Saved entries
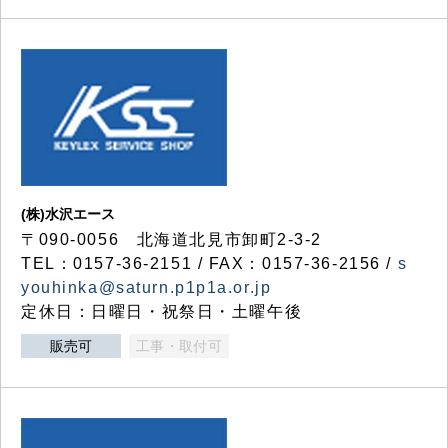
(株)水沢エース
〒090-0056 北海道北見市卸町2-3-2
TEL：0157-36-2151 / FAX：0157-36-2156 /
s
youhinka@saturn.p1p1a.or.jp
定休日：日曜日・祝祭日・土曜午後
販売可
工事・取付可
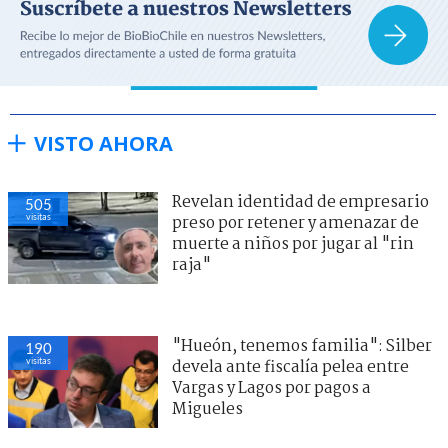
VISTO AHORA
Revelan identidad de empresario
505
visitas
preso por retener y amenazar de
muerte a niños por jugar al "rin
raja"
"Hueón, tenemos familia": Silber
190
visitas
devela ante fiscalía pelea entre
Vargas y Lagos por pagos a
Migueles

* * *

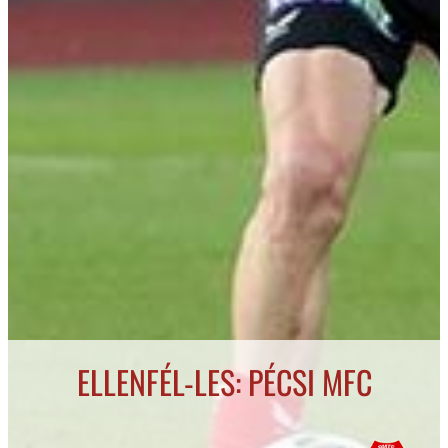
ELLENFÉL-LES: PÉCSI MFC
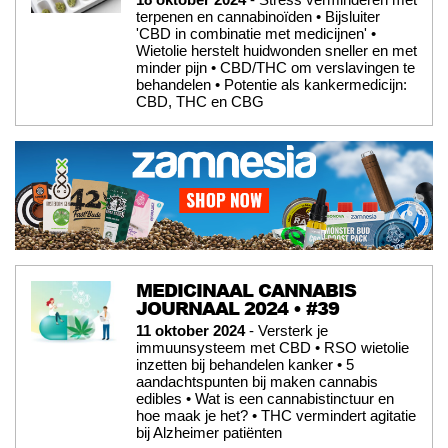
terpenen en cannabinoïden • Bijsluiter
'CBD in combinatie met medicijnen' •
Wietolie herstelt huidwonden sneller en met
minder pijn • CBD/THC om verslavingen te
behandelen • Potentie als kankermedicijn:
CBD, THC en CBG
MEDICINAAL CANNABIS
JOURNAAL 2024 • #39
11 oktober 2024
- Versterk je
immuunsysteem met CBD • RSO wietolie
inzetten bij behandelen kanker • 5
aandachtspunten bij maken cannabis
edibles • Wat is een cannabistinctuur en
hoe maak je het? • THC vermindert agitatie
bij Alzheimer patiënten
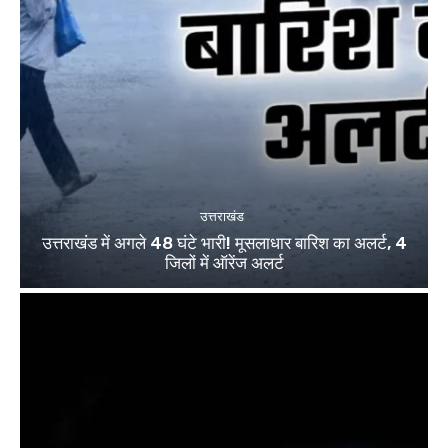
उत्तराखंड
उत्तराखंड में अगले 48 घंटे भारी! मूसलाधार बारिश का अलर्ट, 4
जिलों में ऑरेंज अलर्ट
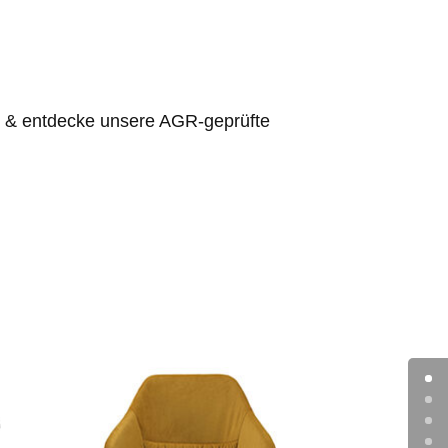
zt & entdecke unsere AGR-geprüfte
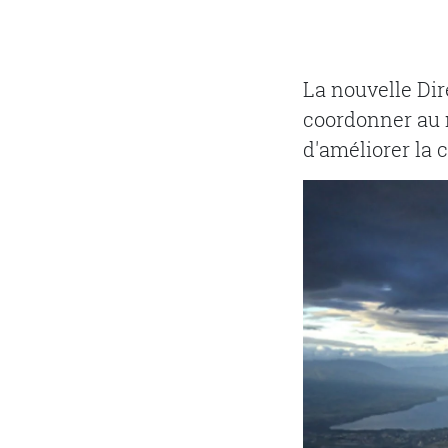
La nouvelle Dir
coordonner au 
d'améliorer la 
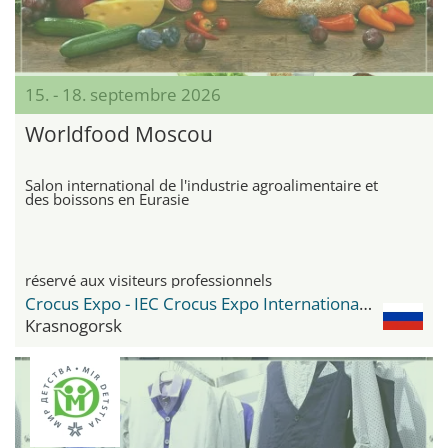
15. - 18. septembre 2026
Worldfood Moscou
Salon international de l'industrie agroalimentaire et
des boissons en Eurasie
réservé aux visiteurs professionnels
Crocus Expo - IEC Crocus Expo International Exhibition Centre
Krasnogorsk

INSTRUCTIONS FOR THE TASK: Gather from the entries above all lines that include the string "behandelen".

SOLUTION FOR THIS TASK:
behandelen • Potentie als kankermedicijn:
inzetten bij behandelen kanker • 5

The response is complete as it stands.